Better initial guesses help the solver find the optimal solution such as x0=1 and x1=3. Also, an upper bound <1.999 on one of the variables or a lower bound of >2.001 also finds the optimal value. The constraints limit the search region so that it is a convex optimization problem and avoids the saddle point.
from gekko import GEKKO
m = GEKKO()
x = m.Array(m.Var,2,value=1,lb=0,ub=4,integer=True)

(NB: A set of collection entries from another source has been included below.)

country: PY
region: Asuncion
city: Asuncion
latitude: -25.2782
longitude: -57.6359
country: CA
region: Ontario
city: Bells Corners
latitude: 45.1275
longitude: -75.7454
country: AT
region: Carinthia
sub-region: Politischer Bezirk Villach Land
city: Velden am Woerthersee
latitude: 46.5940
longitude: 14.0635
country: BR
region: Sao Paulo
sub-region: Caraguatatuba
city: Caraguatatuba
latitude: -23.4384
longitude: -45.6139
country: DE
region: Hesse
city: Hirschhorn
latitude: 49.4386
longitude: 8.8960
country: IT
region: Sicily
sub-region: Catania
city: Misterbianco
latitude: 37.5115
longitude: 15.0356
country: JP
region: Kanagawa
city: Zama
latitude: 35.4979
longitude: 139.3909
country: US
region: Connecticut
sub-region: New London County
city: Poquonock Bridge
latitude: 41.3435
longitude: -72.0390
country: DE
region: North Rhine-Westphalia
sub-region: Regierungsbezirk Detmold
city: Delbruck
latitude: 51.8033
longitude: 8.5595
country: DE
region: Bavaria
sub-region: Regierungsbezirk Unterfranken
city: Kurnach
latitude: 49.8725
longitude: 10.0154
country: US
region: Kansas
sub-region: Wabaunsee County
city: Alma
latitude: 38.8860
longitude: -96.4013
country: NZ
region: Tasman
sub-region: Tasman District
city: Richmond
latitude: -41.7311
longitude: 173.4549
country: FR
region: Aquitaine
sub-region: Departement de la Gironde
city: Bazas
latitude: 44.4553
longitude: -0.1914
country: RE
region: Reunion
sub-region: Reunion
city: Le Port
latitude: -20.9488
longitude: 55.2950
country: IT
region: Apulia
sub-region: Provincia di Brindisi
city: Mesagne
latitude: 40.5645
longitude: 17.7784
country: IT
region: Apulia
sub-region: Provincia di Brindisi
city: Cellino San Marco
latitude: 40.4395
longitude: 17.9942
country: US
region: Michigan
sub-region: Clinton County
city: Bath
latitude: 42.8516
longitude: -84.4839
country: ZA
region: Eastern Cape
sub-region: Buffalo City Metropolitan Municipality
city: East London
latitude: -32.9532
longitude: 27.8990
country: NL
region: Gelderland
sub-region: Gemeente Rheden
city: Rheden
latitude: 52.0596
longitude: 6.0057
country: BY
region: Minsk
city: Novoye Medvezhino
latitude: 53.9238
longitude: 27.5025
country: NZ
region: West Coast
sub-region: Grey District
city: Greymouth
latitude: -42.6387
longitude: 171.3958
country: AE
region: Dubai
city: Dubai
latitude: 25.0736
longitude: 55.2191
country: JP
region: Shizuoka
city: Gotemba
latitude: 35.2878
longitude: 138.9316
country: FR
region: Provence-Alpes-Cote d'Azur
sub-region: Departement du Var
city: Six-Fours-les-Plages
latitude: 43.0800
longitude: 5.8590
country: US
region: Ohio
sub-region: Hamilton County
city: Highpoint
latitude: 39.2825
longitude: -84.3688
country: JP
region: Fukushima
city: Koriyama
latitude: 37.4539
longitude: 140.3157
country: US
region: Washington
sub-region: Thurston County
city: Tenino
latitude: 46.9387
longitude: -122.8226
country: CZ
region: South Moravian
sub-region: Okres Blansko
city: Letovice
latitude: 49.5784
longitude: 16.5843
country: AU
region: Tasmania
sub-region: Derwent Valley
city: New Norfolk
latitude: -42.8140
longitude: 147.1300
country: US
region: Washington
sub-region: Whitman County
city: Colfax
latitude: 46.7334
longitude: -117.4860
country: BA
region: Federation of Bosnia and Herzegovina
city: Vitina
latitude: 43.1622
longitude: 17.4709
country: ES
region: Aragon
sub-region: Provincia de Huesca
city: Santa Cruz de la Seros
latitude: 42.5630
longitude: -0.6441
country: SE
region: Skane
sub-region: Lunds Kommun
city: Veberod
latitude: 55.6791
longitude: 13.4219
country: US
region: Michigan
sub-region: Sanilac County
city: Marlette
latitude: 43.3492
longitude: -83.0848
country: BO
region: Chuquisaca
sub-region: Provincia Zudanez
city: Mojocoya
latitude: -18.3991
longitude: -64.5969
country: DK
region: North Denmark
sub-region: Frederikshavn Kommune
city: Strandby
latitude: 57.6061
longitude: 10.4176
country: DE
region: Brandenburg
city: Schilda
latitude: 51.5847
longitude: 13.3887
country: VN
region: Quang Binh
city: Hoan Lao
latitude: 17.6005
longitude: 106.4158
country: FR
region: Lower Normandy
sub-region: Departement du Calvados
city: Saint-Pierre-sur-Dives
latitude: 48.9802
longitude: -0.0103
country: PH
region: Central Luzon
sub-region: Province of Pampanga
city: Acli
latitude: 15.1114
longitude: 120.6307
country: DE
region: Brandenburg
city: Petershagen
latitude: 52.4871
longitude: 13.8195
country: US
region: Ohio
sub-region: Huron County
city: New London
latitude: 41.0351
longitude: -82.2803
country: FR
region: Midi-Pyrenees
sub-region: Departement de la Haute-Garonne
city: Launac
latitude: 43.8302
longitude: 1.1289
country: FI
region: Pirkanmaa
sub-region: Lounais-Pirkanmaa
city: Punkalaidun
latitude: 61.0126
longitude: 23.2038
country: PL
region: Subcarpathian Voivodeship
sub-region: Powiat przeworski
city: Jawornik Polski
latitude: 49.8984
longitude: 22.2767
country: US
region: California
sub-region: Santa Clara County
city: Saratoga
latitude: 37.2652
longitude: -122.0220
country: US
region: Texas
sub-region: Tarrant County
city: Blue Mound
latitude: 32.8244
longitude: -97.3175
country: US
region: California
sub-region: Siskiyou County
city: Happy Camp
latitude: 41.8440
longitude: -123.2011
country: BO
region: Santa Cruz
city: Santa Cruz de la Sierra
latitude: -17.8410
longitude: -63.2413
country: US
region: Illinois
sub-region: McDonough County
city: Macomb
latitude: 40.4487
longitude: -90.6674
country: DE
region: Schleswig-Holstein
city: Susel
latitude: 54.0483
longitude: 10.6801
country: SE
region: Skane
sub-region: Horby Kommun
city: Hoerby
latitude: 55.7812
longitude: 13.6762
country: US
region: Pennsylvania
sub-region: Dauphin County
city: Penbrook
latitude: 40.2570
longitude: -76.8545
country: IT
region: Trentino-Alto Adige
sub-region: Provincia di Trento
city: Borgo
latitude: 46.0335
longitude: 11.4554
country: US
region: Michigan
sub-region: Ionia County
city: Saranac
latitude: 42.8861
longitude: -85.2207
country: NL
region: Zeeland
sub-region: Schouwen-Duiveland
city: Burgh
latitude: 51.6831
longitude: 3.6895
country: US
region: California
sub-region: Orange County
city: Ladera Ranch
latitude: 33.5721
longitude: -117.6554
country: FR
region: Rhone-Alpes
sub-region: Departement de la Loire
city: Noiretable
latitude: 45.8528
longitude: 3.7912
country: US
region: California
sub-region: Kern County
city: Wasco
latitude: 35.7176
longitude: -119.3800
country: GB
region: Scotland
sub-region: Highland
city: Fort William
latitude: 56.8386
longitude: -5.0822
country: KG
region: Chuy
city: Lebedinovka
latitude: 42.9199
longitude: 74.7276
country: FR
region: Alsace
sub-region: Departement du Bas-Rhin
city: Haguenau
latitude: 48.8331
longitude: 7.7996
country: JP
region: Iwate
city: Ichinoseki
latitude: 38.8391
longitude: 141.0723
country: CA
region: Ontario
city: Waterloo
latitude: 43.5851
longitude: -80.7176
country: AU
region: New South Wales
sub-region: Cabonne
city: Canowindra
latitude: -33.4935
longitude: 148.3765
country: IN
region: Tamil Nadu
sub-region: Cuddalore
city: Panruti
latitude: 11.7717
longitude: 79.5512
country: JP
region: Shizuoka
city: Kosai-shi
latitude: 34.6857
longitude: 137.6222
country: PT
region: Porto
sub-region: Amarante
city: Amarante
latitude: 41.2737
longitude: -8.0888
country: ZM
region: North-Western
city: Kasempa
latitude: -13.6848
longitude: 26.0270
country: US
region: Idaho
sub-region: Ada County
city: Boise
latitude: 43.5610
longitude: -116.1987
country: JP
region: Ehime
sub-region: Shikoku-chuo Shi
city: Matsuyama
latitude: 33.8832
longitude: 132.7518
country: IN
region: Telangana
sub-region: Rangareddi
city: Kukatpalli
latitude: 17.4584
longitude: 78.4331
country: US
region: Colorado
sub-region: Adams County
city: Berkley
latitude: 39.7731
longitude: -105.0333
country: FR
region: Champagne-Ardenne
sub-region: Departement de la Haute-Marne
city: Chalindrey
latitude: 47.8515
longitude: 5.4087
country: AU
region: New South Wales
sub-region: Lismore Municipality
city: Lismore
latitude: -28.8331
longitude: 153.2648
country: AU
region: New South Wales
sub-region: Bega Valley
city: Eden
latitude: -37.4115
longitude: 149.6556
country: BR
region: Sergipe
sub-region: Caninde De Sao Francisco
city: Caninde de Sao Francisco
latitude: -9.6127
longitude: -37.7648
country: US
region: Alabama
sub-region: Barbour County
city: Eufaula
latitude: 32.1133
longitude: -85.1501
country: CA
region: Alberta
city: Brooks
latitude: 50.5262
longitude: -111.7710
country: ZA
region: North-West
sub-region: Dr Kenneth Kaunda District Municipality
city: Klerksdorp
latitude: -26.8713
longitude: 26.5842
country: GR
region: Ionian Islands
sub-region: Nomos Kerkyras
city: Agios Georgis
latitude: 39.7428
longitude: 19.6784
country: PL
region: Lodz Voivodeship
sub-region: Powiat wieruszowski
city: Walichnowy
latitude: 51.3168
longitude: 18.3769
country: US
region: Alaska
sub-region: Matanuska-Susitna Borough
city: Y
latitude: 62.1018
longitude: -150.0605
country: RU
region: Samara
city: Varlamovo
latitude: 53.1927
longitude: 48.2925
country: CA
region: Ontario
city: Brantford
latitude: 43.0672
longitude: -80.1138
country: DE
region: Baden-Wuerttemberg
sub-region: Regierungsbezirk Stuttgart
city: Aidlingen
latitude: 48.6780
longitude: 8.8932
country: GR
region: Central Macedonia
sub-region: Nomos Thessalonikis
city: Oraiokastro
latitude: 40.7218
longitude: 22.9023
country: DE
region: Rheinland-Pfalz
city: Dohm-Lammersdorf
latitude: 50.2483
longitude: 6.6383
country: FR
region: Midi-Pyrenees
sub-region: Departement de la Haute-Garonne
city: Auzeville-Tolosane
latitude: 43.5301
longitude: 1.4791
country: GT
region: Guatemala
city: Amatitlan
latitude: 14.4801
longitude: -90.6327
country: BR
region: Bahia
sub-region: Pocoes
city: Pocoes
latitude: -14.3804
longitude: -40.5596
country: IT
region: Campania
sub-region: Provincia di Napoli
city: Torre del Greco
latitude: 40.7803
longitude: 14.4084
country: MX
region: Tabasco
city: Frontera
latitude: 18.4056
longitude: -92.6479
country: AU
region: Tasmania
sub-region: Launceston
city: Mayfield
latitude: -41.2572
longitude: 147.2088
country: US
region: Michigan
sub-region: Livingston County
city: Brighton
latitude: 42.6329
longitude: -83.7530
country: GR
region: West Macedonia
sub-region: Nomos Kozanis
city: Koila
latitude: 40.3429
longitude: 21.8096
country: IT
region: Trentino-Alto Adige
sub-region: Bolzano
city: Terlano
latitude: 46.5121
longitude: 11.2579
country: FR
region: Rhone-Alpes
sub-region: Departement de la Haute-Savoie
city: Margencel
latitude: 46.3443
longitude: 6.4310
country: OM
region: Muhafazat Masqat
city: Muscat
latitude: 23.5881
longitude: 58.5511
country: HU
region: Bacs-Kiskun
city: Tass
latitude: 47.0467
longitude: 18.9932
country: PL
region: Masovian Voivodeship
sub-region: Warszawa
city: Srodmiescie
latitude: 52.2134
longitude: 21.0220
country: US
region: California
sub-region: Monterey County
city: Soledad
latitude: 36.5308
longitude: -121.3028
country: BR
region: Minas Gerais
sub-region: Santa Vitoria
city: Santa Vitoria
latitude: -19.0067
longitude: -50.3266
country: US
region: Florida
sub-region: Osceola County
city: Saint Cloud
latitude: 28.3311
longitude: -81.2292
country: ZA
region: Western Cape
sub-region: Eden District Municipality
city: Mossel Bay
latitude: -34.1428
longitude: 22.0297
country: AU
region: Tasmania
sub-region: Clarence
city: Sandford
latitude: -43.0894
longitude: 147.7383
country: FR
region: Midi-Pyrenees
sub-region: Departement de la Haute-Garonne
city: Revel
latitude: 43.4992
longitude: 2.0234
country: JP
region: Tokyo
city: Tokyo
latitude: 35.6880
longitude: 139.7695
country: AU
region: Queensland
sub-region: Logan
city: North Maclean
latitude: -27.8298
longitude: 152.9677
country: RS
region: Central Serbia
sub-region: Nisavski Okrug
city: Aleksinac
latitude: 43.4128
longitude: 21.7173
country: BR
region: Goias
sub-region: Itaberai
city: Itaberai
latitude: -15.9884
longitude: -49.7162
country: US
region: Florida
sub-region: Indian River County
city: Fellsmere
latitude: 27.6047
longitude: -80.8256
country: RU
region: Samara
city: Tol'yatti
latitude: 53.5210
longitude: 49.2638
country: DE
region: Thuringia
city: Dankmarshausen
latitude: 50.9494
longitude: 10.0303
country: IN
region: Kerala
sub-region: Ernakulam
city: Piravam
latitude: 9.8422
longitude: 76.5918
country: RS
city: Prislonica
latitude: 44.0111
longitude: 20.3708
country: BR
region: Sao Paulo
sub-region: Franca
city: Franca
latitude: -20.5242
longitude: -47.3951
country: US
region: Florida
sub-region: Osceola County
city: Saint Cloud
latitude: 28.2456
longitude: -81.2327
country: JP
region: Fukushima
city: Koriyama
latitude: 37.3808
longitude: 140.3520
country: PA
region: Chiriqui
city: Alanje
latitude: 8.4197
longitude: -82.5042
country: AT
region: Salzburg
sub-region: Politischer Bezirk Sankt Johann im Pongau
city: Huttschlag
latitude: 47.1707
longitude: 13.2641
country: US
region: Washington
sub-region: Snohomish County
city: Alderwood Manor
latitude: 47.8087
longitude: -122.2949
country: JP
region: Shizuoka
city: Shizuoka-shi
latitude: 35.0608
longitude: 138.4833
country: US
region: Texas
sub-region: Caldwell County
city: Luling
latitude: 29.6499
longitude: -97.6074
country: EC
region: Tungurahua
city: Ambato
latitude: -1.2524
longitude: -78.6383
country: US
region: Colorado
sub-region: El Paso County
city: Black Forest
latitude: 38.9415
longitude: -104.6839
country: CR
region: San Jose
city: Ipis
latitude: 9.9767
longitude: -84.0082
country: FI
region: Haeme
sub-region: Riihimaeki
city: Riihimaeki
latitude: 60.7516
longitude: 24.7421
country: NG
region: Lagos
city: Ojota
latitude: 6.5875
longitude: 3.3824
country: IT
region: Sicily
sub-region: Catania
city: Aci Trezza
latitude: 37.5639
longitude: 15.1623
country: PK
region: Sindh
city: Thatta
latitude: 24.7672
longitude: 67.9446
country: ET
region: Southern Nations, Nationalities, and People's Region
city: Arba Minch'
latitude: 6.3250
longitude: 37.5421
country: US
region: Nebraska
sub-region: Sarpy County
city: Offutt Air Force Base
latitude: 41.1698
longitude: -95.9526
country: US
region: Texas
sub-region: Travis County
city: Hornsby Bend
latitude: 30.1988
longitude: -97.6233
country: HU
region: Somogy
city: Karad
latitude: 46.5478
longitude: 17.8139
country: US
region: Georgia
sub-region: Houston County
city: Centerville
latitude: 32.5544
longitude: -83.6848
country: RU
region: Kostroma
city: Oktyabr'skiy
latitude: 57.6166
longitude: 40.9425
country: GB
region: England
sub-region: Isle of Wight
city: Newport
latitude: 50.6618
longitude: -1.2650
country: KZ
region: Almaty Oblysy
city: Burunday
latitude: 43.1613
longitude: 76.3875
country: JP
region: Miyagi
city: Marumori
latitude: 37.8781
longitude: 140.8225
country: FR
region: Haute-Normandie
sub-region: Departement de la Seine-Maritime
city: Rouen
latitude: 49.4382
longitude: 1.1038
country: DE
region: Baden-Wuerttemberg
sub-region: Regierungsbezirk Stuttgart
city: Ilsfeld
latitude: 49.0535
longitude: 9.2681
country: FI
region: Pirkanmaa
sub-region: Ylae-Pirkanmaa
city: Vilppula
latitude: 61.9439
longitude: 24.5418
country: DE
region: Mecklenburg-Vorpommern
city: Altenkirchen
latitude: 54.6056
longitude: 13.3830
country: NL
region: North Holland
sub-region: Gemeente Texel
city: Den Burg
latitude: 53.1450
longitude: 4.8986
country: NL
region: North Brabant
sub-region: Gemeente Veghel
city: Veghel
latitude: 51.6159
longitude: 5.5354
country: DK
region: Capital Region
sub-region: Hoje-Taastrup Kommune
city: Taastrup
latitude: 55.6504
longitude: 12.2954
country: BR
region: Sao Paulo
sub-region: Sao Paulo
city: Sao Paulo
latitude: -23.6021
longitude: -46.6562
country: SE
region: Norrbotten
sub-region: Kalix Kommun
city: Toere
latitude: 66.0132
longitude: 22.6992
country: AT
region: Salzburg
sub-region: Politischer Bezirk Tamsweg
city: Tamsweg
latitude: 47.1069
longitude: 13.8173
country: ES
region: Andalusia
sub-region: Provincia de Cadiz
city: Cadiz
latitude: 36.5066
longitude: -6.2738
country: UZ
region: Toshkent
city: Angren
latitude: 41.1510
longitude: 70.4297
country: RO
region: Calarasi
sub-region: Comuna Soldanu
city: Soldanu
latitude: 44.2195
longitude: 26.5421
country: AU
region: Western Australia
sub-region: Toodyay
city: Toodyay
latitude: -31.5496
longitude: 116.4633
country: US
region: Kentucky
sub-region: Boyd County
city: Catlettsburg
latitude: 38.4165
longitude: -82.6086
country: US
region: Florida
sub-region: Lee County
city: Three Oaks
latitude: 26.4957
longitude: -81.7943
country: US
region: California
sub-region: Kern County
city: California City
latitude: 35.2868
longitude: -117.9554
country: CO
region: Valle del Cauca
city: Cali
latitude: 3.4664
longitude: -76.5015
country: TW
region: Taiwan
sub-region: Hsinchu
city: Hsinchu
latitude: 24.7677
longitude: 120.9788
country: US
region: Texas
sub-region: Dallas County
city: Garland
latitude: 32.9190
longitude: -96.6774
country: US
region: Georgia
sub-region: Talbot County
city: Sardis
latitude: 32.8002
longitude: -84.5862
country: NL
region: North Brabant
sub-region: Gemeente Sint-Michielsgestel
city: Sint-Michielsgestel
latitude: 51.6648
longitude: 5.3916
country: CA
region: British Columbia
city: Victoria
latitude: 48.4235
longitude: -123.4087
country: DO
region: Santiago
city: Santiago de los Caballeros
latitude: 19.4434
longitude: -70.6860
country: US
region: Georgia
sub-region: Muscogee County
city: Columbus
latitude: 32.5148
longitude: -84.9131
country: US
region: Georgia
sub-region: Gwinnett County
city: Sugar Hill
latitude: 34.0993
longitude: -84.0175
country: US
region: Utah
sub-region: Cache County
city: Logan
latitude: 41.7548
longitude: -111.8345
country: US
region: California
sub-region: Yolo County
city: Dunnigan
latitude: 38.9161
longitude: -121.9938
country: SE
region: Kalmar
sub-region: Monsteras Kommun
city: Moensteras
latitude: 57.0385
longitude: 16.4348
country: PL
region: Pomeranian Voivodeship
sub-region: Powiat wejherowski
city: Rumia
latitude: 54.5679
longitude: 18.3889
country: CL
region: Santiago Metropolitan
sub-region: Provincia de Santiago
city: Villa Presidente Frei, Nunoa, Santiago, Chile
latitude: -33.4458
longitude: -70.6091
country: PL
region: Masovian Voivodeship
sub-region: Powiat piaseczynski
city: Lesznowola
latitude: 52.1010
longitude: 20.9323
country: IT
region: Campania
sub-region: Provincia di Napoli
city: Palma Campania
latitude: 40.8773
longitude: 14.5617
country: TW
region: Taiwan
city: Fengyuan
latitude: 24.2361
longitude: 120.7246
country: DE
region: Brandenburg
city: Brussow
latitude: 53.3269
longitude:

x[0].value = 1; x[1].value = 3 # initial guesses
#x[0].UPPER=1
m.Equation(m.sum(x)>=4)
m.Minimize(x[0]*x[1])
m.options.SOLVER = 1
m.solve(disp=True)
print(x[0].value)
print(x[1].value)
I created a contour and 3D plot of the optimization problem. Because the problem is non-convex, you'd probably want to switch to a multi-start method or use a non-convex optimization solver.
import numpy as np
import matplotlib.pyplot as plt
from mpl_toolkits.mplot3d import Axes3D
from matplotlib import cm
# Design variables at mesh points
x0 = np.arange(0.0, 4.01, 0.1)
x1 = np.arange(0.0, 4.01, 0.1)
x0,x1 = np.meshgrid(x0,x1)
# Equation sum(x)>4
xsum = x0+x1
# Objective Minimize(x0*x1)
xobj = x0*x1
# Create a contour plot
plt.figure()
CS = plt.contour(x0, x1, xobj)
plt.clabel(CS, inline=1, fontsize=10)
CS = plt.contour(x0, x1, xsum,[3.6,3.8,4.0],\
colors='k',linewidths=[0.5,1,4])
plt.clabel(CS, inline=1, fontsize=10)
plt.xlabel('x0')
plt.ylabel('x1')
plt.savefig('contour.png')
# Create 3D plot
fig = plt.figure()
ax = fig.gca(projection='3d')
surf = ax.plot_surface(x0, x1, xobj, \
rstride=1, cstride=1, cmap=cm.coolwarm, \
vmin = 0, vmax = 10, linewidth=0, \
antialiased=False)
plt.show()